The track opens in a graveyard, and the light shines on a tombstone that reads “Here lies Taylor Swift’s reputation”, with a zombified Swift theatrically spewing venom:

“I don’t like your little games,
don’t like your tilted stage.
The role you made me play
of the fool, no, I don’t like you.”

The darkly catchy song featuring slithering snakes, from the album Reputation, is brimming with references to all the rows Swift has had with fellow singers, her exes, music streaming services, and the media. As her older avatars grovel at her feet – the lovesick country singer, the one dressed as a white swan from Shake It Off, the innocent, naive Swift in her pyjamas – the “new” Swift declares them all dead. Finally, they all appear in front of an airplane with “Reputation” emblazoned across it, repeating the lines people have said about her: “There she goes, playing the victim again,” says one, and “You are so fake,” while another wilfully announces, “I would very much like to be excluded from this narrative.”

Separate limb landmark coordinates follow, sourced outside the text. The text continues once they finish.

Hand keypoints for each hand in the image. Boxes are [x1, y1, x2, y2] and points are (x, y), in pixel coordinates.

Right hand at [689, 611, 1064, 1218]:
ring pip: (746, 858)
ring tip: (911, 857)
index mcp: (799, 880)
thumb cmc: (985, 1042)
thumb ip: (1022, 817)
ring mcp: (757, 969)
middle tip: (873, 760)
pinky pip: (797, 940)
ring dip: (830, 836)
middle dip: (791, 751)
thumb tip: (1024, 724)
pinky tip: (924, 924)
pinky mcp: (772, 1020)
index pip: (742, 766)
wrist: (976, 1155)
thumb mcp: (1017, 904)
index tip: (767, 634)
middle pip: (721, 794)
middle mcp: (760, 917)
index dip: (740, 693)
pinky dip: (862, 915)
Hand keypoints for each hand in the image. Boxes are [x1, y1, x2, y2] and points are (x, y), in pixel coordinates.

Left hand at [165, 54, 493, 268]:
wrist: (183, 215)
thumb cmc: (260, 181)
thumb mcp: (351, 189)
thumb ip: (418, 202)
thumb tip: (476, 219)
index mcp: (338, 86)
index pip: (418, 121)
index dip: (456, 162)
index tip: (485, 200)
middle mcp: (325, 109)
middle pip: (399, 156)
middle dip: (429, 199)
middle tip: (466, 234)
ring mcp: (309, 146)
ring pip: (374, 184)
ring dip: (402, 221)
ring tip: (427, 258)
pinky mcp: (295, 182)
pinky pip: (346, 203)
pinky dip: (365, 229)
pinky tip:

However, the video has created its own controversy. In spite of its groundbreaking popularity, it has been labelled an unofficial anthem for the alt-right, neo-Nazi community. Conspiracy theories have been floating around the internet saying Swift is a secret Trump supporter and a closeted white supremacist. Several other ludicrous theories have also cropped up that suggest she could be anything from a reptilian mother, and a satanic snake worshipper to a clone of herself.